We find that we share a love of the same singers: Alicia Keyes (“my idol!”), Macy Grey, Beyoncè (“such a diva!).
As for her own future she is quietly optimistic: “I don’t have a manager or an agent or anything. I have a few contacts abroad but it is very difficult. You have to know someone who knows someone who knows someone who knows, and it’s still a one a million chance. But I didn’t want to be 40 years old, look back and say I never tried, especially with the music I love.”
At 25, she is still young, but as she points out, these days singers are ‘making it’ at 16 or 17.
“I really admire people like Ira Losco and Fabrizio Faniello who are really trying to make it,” she says with enthusiasm. “What we need is more people to have the guts to just pack up and go to England or the US. Still, it would be, very, very hard because there you will be competing with a million people trying to make it. Once you start listening to their stuff you realise how good they are and all they’re doing is busking in the London Underground. That’s one thing I sometimes feel angry with myself about because I don’t think I tried hard enough.”
She pauses and adds, “although mind you, at 18 I didn’t have the material to try and make it.

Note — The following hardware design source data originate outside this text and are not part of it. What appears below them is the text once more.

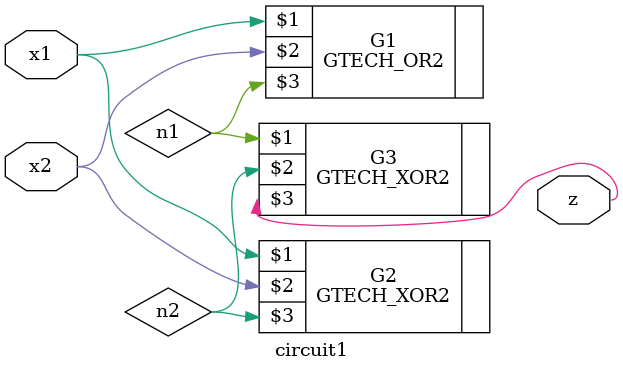
<source format=v>

`include "gtech_lib.v"
module circuit1(x1,x2,z);
input x1,x2;
output z;
wire n1,n2;

GTECH_OR2 G1 (x1,x2,n1);
GTECH_XOR2 G2 (x1,x2,n2);
GTECH_XOR2 G3 (n1,n2,z);

endmodule
</source>
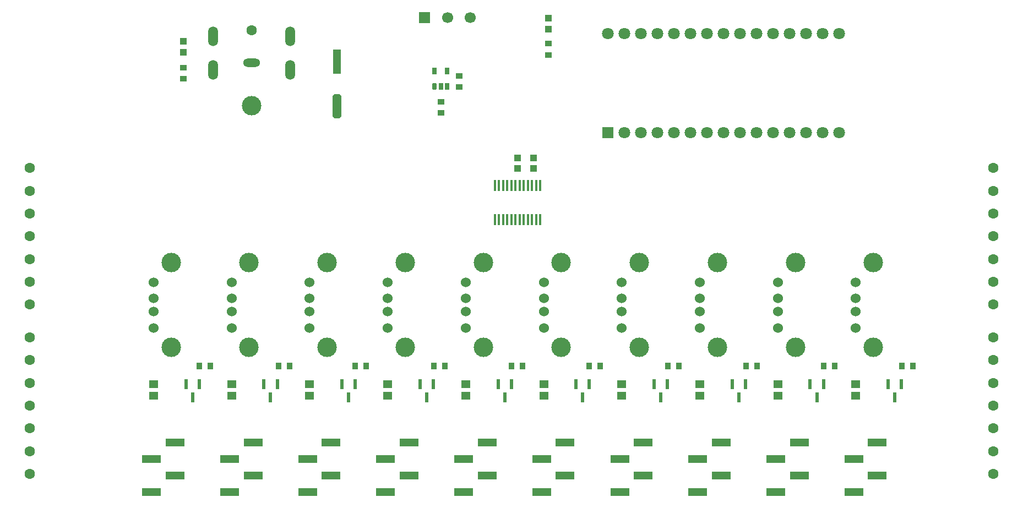
<source format=gbr>
%TF.GenerationSoftware,Altium Limited,Altium NEXUS,2.1.5 (53)*%
G04 Layer_Color=255*
%FSLAX44Y44*%
%MOMM*%
%TF.FileFunction,Pads,Top*%
%TF.Part,Single*%
G01*
G75*
%TA.AperFunction,SMDPad,CuDef*%
%ADD10R,1.4000X1.2000*%
%ADD11R,2.9600X1.2700*%
%ADD12R,1.0000X0.9000*%
%ADD13R,0.9000X1.0000*%
G04:AMPARAMS|DCode=14|XSize=0.65mm|YSize=1.1mm|CornerRadius=0mm|HoleSize=0mm|Usage=FLASHONLY|Rotation=180.000|XOffset=0mm|YOffset=0mm|HoleType=Round|Shape=Octagon|*
%AMOCTAGOND14*
4,1,8,0.1625,-0.5500,-0.1625,-0.5500,-0.3250,-0.3875,-0.3250,0.3875,-0.1625,0.5500,0.1625,0.5500,0.3250,0.3875,0.3250,-0.3875,0.1625,-0.5500,0.0*
%
%ADD14OCTAGOND14*%

%ADD15R,0.6500X1.1000*%
%ADD16R,0.6100X1.6100*%
G04:AMPARAMS|DCode=17|XSize=3.8mm|YSize=1.3mm|CornerRadius=0mm|HoleSize=0mm|Usage=FLASHONLY|Rotation=90.000|XOffset=0mm|YOffset=0mm|HoleType=Round|Shape=Octagon|*
%AMOCTAGOND17*
4,1,8,0.3250,1.9000,-0.3250,1.9000,-0.6500,1.5750,-0.6500,-1.5750,-0.3250,-1.9000,0.3250,-1.9000,0.6500,-1.5750,0.6500,1.5750,0.3250,1.9000,0.0*
%
%ADD17OCTAGOND17*%

%ADD18R,1.3000X3.8000*%
G04:AMPARAMS|DCode=19|XSize=1.64mm|YSize=0.41mm|CornerRadius=0.0513mm|HoleSize=0mm|Usage=FLASHONLY|Rotation=90.000|XOffset=0mm|YOffset=0mm|HoleType=Round|Shape=RoundedRectangle|*
%AMROUNDEDRECTD19*
21,1,1.6400,0.3075,0,0,90.0*
21,1,1.5375,0.4100,0,0,90.0*
1,1,0.1025,0.1538,0.7688*
1,1,0.1025,0.1538,-0.7688*
1,1,0.1025,-0.1538,-0.7688*
1,1,0.1025,-0.1538,0.7688*
%
%ADD19ROUNDEDRECTD19*%
%ADD20R,1.0000X1.0000*%
%ADD21R,1.0000X1.1000*%
%TA.AperFunction,ComponentPad*%
%ADD27C,1.5240*%
%ADD28C,3.0000*%
%ADD29C,1.7000*%
%ADD30R,1.7000X1.7000*%
%ADD31O,2.6160X1.3080*%
%ADD32O,1.5080X3.0160*%
%ADD33C,1.6000*%
%ADD34C,1.8000*%
%ADD35R,1.8000X1.8000*%
D10*
X230000Y609600D02*
D03*
Y627600D02*
D03*
X350000Y609600D02*
D03*
Y627600D02*
D03*
X470000Y609600D02*
D03*
Y627600D02*
D03*
X590000Y609600D02*
D03*
Y627600D02*
D03*
X710000Y609600D02*
D03*
Y627600D02*
D03*
X830000Y609600D02*
D03*
Y627600D02*
D03*
X950000Y609600D02*
D03*
Y627600D02*
D03*
X1070000Y609600D02*
D03*
Y627600D02*
D03*
X1190000Y609600D02*
D03*
Y627600D02*
D03*
X1310000Y609600D02*
D03*
Y627600D02*
D03*
D11*
X623000Y538100D02*
D03*
X587000Y512700D02*
D03*
X623000Y487300D02*
D03*
X587000Y461900D02*
D03*
X263000Y538100D02*
D03*
X227000Y512700D02*
D03*
X263000Y487300D02*
D03*
X227000Y461900D02*
D03*
X383000Y538100D02*
D03*
X347000Y512700D02*
D03*
X383000Y487300D02*
D03*
X347000Y461900D02*
D03*
X503000Y538100D02*
D03*
X467000Y512700D02*
D03*
X503000Y487300D02*
D03*
X467000Y461900D02*
D03*
X743000Y538100D02*
D03*
X707000Y512700D02*
D03*
X743000Y487300D02*
D03*
X707000Y461900D02*
D03*
X863000Y538100D02*
D03*
X827000Y512700D02*
D03*
X863000Y487300D02*
D03*
X827000Y461900D02*
D03*
X983000Y538100D02*
D03*
X947000Y512700D02*
D03*
X983000Y487300D02*
D03*
X947000Y461900D02*
D03*
X1103000Y538100D02*
D03*
X1067000Y512700D02*
D03*
X1103000Y487300D02*
D03*
X1067000Y461900D02*
D03*
X1223000Y538100D02*
D03*
X1187000Y512700D02*
D03*
X1223000Y487300D02*
D03*
X1187000Y461900D02*
D03*
X1343000Y538100D02*
D03*
X1307000Y512700D02*
D03*
X1343000Y487300D02*
D03*
X1307000Y461900D02*
D03*
D12*
X699770Y1084970D02*
D03*
Y1101970D02*
D03*
X671830Y1061720D02*
D03*
Y1044720D02*
D03*
X836930Y1151110D02*
D03*
Y1134110D02*
D03*
X275590Y1114280D02*
D03*
Y1097280D02*
D03*
D13*
X677790Y655000D02*
D03*
X660790D02*
D03*
X916550D02*
D03*
X899550D02*
D03*
X1157850D02*
D03*
X1140850D02*
D03*
X1397880D02*
D03*
X1380880D02*
D03*
X439030D02*
D03*
X422030D02*
D03*
X557140D02*
D03*
X540140D02*
D03*
X797170D02*
D03*
X780170D02*
D03*
X1038080D02*
D03*
X1021080D02*
D03*
X1277230D02*
D03*
X1260230D02*
D03*
X317110D02*
D03*
X300110D02*
D03*
D14*
X662330Y1085280D02*
D03*
D15*
X671830D02*
D03*
X681330D02*
D03*
Y1109280D02*
D03*
X662330D02*
D03*
D16*
X1380250Y627170D02*
D03*
X1359750D02*
D03*
X1370000Y607270D02*
D03*
X1260250Y627170D02*
D03*
X1239750D02*
D03*
X1250000Y607270D02*
D03*
X1140250Y627170D02*
D03*
X1119750D02*
D03*
X1130000Y607270D02*
D03*
X1020250Y627170D02*
D03*
X999750D02*
D03*
X1010000Y607270D02*
D03*
X900250Y627170D02*
D03*
X879750D02*
D03*
X890000Y607270D02*
D03*
X780250Y627170D02*
D03*
X759750D02*
D03*
X770000Y607270D02*
D03*
X660250Y627170D02*
D03*
X639750D02*
D03*
X650000Y607270D02*
D03*
X540250Y627170D02*
D03*
X519750D02*
D03*
X530000Y607270D02*
D03*
X420250Y627170D02*
D03*
X399750D02*
D03*
X410000Y607270D02*
D03*
X300250Y627170D02*
D03*
X279750D02*
D03*
X290000Y607270D02*
D03*
D17*
X511810Y1055370D02*
D03*
D18*
Y1123370D02*
D03*
D19*
X755015Y933130D02*
D03*
X761365D02*
D03*
X767715D02*
D03*
X774065D02*
D03*
X780415D02*
D03*
X786765D02*
D03*
X793115D02*
D03*
X799465D02*
D03*
X805815D02*
D03*
X812165D02*
D03*
X818515D02*
D03*
X824865D02*
D03*
Y880430D02*
D03*
X818515D02*
D03*
X812165D02*
D03*
X805815D02*
D03*
X799465D02*
D03*
X793115D02*
D03*
X786765D02*
D03*
X780415D02*
D03*
X774065D02*
D03*
X767715D02*
D03*
X761365D02*
D03*
X755015D02*
D03*
D20*
X789940Y959740D02*
D03*
Y975740D02*
D03*
X814070Y975740D02*
D03*
Y959740D02*
D03*
D21*
X836930Y1173480D02*
D03*
Y1190480D02*
D03*
X275590Y1137920D02*
D03*
Y1154920D02*
D03*
D27*
X1310000Y739140D02*
D03*
Y759140D02*
D03*
Y714140D02*
D03*
Y784140D02*
D03*
X1190000Y739140D02*
D03*
Y759140D02*
D03*
Y714140D02*
D03*
Y784140D02*
D03*
X1070000Y739140D02*
D03*
Y759140D02*
D03*
Y714140D02*
D03*
Y784140D02*
D03*
X950000Y739140D02*
D03*
Y759140D02*
D03*
Y714140D02*
D03*
Y784140D02*
D03*
X830000Y739140D02*
D03*
Y759140D02*
D03*
Y714140D02*
D03*
Y784140D02*
D03*
X710000Y739140D02*
D03*
Y759140D02*
D03*
Y714140D02*
D03*
Y784140D02*
D03*
X590000Y739140D02*
D03*
Y759140D02*
D03*
Y714140D02*
D03*
Y784140D02*
D03*
X470000Y739140D02*
D03*
Y759140D02*
D03*
Y714140D02*
D03*
Y784140D02*
D03*
X350000Y739140D02*
D03*
Y759140D02*
D03*
Y714140D02*
D03*
Y784140D02*
D03*
X230000Y739140D02*
D03*
Y759140D02*
D03*
Y714140D02*
D03*
Y784140D02*
D03*
D28*
X1337000Y684140D02*
D03*
Y814140D02*
D03*
X381000Y1055710D02*
D03*
X1217000Y684140D02*
D03*
Y814140D02*
D03*
X1097000Y684140D02*
D03*
Y814140D02*
D03*
X977000Y684140D02*
D03*
Y814140D02*
D03*
X857000Y684140D02*
D03*
Y814140D02*
D03*
X737000Y684140D02*
D03*
Y814140D02*
D03*
X617000Y684140D02*
D03*
Y814140D02*
D03*
X497000Y684140D02*
D03*
Y814140D02*
D03*
X377000Y684140D02*
D03*
Y814140D02*
D03*
X257000Y684140D02*
D03*
Y814140D02*
D03*
D29*
X716990Y1191260D02*
D03*
X681990D02*
D03*
D30*
X646990D02*
D03*
D31*
X381000Y1122210D02*
D03*
D32*
X440500Y1110710D02*
D03*
Y1162710D02*
D03*
X321500D02*
D03*
Y1110710D02*
D03*
D33*
X381000Y1172210D02*
D03*
X1521460Y489540D02*
D03*
Y699540D02*
D03*
Y524540D02*
D03*
Y664540D02*
D03*
Y559540D02*
D03*
Y629540D02*
D03*
Y594540D02*
D03*
X39370Y489540D02*
D03*
Y699540D02*
D03*
Y524540D02*
D03*
Y664540D02*
D03*
Y559540D02*
D03*
Y629540D02*
D03*
Y594540D02*
D03*
Y750040D02*
D03*
Y960040D02*
D03*
Y785040D02*
D03*
Y925040D02*
D03*
Y820040D02*
D03*
Y890040D02*
D03*
Y855040D02*
D03*
X1521460Y750040D02*
D03*
Y960040D02*
D03*
Y785040D02*
D03*
Y925040D02*
D03*
Y820040D02*
D03*
Y890040D02*
D03*
Y855040D02*
D03*
D34*
X928370Y1167130D02*
D03*
X953770D02*
D03*
X979170D02*
D03*
X1004570D02*
D03*
X1029970D02*
D03*
X1055370D02*
D03*
X1080770D02*
D03*
X1106170D02*
D03*
X1131570D02*
D03*
X1156970D02*
D03*
X1182370D02*
D03*
X1207770D02*
D03*
X1233170D02*
D03*
X1258570D02*
D03*
X1283970D02*
D03*
Y1014730D02*
D03*
X1258570D02*
D03*
X1233170D02*
D03*
X1207770D02*
D03*
X1182370D02*
D03*
X1156970D02*
D03*
X1131570D02*
D03*
X1106170D02*
D03*
X1080770D02*
D03*
X1055370D02*
D03*
X1029970D02*
D03*
X1004570D02*
D03*
X979170D02*
D03*
X953770D02*
D03*
D35*
X928370D02*
D03*
%TF.MD5,de0ace37572deaed3f53a477bcd4c73a*%
M02*

</source>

All I had was the compilation album of my festival songs!”
What she is sure of is that her Song for Europe days are well and truly over.
“I’m not part of that scene any more and even if I had to submit any of my music now, it would never get into the finals,” she shrugs.
I wish she would submit something and prove everybody wrong.
“I think we should still take part, but only for a laugh like other countries do. We take it so seriously because we don’t have a big music market from which singers can make a living. If we did, we wouldn’t care about the result.”
I ask whether Gozitans make a fuss over her when she visits:
“Not really. In Gozo people are very reserved, I am met with much more enthusiasm in Malta. Of course, when I won the Song for Europe the people of Xaghra organised a big festa with the band playing outside my house, and the Gozo Bishop celebrating a Mass in my honour! But on the whole, Gozitans including myself, are quite low key. I think we do have a bit of an inferiority complex compared to the Maltese.”
Are there really two cultures as some say?
“Yes, since Gozo is so small, we tend to be more protective of each other and more wary. The older generation is very careful about their money; for example, they would invest in property rather than go on a cruise. There’s a truth in the saying that Gozitans like to hoard their savings (jerfghu taht il-maduma). However, it’s changing as more young people come to live in Malta although the change takes longer (ahna bid-delay). In fact, I’m really in favour of a bridge. Some people tell me that it would ruin the ‘adventure’ of crossing over to Gozo. Come on! What adventure?! When you go to places like Brazil or other massive countries, that’s an adventure but going from Malta to Gozo?” she asks with a disbelieving laugh.